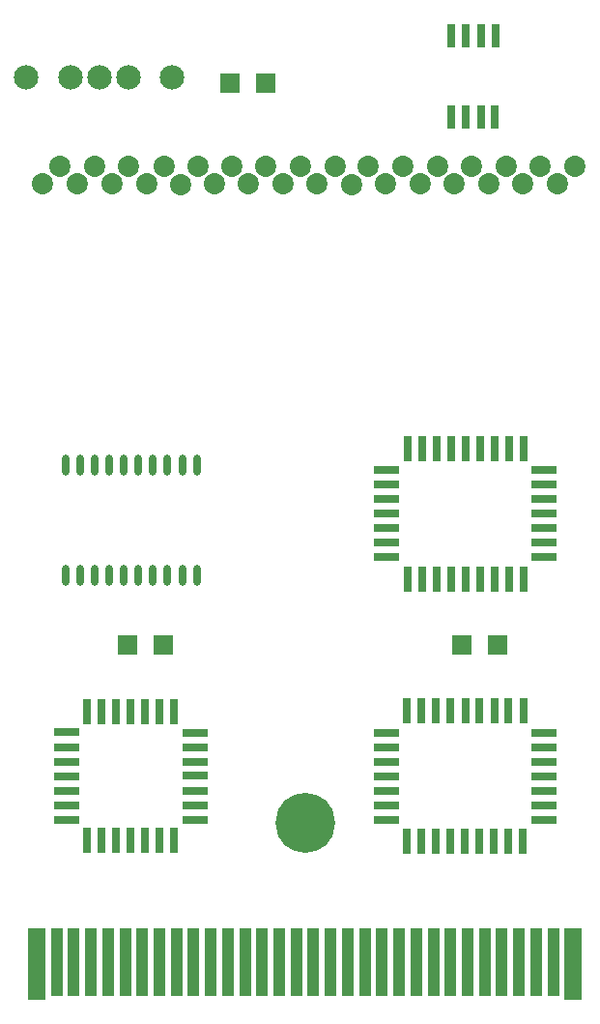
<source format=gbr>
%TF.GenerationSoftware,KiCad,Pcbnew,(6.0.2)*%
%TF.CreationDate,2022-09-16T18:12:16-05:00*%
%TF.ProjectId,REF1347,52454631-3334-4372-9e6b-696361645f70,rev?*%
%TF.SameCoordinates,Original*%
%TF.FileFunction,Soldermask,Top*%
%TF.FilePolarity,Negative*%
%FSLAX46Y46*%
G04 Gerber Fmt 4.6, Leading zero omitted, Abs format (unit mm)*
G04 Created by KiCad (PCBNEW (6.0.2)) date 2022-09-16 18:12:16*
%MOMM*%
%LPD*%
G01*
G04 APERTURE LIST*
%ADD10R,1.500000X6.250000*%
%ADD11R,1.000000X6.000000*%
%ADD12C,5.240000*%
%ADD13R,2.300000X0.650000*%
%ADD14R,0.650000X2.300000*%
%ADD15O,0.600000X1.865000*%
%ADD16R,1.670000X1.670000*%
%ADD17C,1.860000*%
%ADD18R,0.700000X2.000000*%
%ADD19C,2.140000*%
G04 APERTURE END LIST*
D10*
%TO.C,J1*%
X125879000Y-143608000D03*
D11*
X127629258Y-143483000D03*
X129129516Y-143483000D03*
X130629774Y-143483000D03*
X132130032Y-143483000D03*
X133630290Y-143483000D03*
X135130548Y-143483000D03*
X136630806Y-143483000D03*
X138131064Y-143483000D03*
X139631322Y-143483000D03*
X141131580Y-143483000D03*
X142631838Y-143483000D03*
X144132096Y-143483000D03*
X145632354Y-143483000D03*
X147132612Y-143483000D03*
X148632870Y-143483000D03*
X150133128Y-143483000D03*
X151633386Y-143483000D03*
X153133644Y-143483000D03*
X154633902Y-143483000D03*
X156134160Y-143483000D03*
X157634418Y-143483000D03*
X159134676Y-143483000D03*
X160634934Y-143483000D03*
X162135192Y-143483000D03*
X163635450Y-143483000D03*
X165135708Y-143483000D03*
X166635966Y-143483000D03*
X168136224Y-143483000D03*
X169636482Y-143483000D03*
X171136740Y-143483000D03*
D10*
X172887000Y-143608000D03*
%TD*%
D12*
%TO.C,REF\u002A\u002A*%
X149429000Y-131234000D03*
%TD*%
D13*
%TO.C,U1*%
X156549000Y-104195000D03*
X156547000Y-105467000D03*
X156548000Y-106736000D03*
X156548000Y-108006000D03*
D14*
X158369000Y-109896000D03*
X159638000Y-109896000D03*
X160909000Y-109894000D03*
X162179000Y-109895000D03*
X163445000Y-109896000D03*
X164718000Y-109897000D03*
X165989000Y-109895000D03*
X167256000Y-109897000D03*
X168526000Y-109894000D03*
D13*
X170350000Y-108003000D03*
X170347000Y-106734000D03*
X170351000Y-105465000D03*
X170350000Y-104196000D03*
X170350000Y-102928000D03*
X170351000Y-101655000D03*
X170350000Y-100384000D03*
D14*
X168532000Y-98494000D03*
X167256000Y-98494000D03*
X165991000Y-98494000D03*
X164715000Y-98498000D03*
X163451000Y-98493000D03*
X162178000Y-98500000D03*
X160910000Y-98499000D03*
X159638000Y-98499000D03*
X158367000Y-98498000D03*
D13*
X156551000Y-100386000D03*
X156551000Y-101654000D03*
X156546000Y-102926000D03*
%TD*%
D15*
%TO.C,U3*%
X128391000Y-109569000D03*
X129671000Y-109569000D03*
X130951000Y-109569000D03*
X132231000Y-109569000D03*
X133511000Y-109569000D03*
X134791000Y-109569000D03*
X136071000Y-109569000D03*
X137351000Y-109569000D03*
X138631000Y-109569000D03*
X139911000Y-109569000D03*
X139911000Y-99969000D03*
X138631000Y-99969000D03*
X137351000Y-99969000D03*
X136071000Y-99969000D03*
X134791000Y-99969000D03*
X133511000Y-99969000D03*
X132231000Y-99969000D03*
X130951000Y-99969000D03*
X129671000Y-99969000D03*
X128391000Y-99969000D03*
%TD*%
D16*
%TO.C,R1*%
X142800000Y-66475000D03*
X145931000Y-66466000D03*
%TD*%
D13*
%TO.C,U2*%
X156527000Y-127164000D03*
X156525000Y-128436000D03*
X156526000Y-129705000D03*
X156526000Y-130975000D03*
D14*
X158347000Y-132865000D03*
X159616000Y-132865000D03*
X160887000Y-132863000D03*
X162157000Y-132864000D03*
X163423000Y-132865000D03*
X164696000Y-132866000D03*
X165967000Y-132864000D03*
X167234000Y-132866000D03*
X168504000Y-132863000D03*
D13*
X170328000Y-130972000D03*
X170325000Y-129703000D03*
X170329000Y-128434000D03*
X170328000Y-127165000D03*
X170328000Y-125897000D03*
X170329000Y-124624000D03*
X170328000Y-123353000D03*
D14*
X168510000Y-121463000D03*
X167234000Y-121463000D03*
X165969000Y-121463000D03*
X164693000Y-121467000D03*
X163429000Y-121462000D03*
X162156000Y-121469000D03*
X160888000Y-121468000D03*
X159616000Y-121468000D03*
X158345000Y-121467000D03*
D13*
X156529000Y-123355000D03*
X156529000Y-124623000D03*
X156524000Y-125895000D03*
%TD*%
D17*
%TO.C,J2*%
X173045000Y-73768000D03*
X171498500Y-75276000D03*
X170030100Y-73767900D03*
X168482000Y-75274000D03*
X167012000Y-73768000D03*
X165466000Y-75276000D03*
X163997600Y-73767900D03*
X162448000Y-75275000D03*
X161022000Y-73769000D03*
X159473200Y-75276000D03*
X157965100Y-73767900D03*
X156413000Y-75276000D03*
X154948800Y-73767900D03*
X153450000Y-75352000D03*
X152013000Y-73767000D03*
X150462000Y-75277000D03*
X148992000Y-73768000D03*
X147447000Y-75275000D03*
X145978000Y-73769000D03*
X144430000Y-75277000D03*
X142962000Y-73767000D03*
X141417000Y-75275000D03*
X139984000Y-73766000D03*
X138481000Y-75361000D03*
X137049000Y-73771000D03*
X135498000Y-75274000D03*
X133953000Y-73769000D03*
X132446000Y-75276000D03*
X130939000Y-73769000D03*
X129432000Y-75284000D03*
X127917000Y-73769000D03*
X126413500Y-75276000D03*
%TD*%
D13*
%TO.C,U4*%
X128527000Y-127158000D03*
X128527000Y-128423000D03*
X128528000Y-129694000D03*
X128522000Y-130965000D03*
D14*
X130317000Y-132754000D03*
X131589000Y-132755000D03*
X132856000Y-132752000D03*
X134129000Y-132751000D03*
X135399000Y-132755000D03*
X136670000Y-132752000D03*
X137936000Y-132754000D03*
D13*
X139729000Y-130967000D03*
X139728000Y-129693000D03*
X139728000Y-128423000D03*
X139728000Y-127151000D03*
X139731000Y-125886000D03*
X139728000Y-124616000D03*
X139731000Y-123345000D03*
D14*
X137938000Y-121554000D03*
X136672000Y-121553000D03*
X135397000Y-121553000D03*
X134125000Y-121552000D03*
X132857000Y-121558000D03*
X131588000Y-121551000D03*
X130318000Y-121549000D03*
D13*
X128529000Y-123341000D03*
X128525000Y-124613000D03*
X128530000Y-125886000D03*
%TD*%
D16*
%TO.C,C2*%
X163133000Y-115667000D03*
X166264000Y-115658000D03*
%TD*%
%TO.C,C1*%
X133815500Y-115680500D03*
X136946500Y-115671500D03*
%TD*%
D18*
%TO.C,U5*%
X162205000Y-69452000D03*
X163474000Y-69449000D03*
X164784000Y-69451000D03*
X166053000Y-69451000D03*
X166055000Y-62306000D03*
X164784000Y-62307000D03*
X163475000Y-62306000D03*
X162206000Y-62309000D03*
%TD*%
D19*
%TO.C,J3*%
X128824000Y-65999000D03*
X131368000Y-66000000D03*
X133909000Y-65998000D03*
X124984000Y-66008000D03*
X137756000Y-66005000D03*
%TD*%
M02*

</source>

==

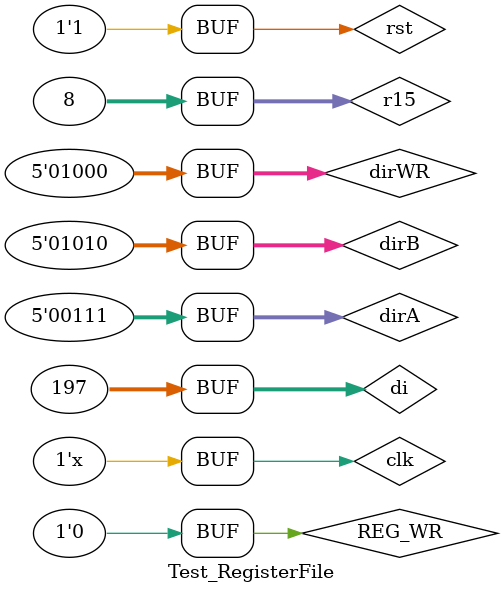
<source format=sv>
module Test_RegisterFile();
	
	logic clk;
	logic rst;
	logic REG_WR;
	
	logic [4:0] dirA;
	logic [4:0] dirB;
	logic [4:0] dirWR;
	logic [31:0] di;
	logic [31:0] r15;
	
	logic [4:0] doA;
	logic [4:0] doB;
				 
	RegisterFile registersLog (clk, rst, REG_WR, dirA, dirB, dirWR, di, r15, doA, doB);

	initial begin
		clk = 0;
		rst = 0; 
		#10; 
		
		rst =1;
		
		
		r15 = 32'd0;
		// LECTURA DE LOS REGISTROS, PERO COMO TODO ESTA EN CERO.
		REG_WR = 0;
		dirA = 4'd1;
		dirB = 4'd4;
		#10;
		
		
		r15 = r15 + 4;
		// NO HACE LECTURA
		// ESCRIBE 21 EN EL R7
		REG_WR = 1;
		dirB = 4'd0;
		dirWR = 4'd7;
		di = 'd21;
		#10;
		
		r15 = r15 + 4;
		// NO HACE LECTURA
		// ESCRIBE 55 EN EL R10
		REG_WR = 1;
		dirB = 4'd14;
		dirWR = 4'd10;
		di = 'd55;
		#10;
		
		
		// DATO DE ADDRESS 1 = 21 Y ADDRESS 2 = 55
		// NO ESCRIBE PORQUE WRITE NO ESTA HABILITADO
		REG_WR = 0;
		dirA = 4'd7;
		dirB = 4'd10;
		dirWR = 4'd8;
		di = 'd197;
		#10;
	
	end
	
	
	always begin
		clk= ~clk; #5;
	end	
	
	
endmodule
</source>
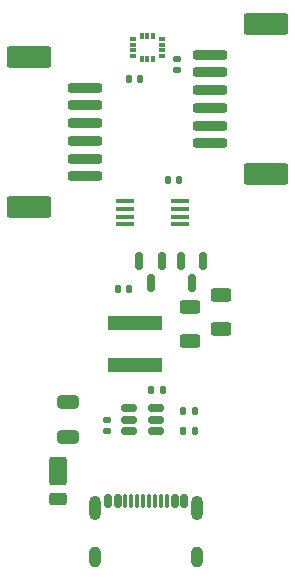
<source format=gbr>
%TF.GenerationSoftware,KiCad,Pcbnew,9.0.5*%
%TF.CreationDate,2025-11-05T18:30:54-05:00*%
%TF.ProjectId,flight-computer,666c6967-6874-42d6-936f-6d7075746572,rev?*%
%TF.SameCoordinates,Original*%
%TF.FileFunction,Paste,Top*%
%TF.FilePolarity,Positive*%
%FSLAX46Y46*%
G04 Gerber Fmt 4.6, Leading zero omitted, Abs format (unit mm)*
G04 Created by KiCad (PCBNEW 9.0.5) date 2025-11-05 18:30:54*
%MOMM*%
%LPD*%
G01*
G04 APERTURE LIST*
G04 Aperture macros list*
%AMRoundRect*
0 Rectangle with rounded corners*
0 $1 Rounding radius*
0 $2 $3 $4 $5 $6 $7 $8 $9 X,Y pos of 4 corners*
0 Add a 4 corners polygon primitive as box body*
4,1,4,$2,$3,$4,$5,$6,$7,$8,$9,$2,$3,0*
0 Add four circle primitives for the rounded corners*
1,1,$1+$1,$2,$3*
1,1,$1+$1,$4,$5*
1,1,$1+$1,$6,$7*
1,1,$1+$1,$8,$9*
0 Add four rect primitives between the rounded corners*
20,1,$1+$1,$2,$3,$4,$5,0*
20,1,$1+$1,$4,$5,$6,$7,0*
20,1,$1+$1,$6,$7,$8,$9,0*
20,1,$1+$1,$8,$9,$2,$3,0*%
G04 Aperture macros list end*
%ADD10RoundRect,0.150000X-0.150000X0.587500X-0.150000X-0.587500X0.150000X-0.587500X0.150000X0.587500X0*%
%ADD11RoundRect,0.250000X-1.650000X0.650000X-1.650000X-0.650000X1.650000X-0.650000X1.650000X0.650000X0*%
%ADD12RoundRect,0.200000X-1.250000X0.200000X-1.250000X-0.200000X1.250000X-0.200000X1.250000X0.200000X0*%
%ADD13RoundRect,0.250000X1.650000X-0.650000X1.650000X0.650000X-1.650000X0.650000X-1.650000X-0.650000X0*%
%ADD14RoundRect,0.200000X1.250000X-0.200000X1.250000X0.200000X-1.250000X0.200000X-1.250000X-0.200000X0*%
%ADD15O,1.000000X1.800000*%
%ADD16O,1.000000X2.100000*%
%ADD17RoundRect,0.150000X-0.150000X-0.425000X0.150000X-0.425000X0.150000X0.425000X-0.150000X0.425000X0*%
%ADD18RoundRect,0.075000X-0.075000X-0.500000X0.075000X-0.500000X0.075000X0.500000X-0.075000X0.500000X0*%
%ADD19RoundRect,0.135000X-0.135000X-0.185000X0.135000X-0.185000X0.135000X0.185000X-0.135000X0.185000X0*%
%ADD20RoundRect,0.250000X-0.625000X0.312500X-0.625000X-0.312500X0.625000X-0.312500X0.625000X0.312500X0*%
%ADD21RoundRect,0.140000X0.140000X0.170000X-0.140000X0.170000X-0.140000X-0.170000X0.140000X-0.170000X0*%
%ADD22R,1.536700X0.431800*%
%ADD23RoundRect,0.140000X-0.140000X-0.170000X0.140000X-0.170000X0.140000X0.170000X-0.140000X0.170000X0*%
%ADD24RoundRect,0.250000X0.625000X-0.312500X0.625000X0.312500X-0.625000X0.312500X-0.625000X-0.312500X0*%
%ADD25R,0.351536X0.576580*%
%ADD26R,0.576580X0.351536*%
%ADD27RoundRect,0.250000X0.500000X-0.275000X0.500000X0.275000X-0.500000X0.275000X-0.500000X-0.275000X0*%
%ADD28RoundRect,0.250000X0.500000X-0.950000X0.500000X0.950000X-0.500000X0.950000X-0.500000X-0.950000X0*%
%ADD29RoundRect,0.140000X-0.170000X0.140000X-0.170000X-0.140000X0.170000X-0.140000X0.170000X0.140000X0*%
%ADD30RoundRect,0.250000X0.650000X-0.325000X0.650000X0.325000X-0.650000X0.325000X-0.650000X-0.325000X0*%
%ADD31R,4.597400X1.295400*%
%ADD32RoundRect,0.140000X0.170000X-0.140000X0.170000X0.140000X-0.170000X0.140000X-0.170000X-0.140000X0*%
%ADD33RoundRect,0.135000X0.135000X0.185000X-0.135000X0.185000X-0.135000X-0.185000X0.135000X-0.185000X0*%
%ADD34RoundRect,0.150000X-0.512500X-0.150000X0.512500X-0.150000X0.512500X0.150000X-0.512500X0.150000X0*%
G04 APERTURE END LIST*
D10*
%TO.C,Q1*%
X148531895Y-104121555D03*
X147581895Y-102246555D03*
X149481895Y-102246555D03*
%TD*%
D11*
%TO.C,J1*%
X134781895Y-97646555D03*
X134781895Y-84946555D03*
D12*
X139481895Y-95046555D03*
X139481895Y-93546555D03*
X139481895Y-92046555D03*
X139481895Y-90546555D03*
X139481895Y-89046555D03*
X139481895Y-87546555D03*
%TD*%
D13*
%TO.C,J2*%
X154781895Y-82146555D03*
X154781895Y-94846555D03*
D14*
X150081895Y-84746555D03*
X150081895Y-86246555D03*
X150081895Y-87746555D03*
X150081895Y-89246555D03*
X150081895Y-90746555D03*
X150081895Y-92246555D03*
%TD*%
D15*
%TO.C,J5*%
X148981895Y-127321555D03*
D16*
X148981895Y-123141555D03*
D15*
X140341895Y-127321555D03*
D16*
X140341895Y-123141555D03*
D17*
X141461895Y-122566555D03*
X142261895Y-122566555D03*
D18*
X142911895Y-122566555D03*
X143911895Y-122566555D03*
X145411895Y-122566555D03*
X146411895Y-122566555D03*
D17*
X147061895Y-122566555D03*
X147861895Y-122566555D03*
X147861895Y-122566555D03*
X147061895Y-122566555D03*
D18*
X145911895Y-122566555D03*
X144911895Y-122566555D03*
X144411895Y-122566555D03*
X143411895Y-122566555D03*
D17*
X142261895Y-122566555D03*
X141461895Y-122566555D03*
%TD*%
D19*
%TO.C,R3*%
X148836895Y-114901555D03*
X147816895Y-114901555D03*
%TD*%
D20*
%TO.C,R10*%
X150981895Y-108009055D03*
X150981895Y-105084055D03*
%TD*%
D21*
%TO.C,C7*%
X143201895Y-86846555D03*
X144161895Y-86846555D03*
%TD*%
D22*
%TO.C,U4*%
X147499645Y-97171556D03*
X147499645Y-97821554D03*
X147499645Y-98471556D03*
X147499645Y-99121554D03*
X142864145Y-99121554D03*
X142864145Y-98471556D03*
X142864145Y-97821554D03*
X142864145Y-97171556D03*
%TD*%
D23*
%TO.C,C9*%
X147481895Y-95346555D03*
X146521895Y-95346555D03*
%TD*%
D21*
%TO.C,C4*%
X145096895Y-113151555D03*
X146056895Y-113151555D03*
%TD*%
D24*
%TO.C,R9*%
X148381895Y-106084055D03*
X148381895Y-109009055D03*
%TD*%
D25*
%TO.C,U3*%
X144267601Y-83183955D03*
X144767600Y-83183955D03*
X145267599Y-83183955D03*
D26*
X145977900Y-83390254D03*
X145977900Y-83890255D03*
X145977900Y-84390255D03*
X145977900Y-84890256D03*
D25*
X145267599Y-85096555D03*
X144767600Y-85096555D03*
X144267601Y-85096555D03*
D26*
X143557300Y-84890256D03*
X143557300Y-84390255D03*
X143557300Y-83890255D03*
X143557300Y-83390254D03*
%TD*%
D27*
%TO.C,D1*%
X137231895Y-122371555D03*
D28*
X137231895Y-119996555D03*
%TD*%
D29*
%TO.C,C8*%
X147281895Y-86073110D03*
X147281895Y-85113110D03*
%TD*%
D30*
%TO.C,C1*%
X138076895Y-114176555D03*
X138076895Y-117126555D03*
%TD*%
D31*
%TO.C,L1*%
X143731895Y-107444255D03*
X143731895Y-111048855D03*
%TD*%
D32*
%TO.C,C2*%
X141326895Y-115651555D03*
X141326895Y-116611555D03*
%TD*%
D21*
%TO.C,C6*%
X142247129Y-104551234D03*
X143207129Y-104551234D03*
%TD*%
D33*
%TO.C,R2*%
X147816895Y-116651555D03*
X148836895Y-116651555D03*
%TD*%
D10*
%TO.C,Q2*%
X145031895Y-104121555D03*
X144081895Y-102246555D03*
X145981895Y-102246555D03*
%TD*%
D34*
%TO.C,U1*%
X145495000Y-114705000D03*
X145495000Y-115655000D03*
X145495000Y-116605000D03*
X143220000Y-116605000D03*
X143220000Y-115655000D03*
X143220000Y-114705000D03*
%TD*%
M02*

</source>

...

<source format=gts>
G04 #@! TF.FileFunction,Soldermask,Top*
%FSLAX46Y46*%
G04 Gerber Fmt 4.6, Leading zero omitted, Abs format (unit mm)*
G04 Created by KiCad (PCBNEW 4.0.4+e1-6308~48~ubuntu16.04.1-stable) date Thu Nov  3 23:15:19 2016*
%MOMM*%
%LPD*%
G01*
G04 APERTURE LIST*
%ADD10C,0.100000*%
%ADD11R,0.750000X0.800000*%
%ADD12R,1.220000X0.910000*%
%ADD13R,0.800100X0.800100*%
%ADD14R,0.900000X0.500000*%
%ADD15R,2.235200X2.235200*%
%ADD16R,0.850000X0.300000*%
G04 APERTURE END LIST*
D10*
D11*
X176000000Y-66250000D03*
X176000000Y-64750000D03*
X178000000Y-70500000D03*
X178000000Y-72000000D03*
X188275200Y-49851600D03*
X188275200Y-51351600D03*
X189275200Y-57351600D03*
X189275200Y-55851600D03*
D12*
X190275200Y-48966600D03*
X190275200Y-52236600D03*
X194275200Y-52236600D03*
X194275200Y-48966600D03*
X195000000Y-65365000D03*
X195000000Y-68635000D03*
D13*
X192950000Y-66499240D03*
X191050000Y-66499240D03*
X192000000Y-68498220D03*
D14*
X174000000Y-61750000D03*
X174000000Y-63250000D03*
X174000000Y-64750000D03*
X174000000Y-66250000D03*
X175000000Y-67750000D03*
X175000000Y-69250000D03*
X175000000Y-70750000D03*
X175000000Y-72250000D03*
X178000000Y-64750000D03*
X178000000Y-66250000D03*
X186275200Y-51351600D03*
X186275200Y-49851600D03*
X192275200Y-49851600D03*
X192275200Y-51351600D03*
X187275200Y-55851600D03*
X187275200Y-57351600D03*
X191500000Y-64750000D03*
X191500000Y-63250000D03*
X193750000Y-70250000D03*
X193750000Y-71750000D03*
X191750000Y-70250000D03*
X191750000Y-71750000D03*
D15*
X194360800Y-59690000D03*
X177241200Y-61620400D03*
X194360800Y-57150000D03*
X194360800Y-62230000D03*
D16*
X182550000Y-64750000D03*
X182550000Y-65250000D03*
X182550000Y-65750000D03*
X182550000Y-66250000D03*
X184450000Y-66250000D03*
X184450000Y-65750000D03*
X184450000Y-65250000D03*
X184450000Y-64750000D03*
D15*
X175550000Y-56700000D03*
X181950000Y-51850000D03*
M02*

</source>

> _WORK REQUEST_
Within the listing above, filter for lines holding the string "dirB" and copy each one.

> _OUTPUT OF THE EXERCISE_
	logic [4:0] dirB;
	RegisterFile registersLog (clk, rst, REG_WR, dirA, dirB, dirWR, di, r15, doA, doB);
		dirB = 4'd4;
		dirB = 4'd0;
		dirB = 4'd14;
		dirB = 4'd10;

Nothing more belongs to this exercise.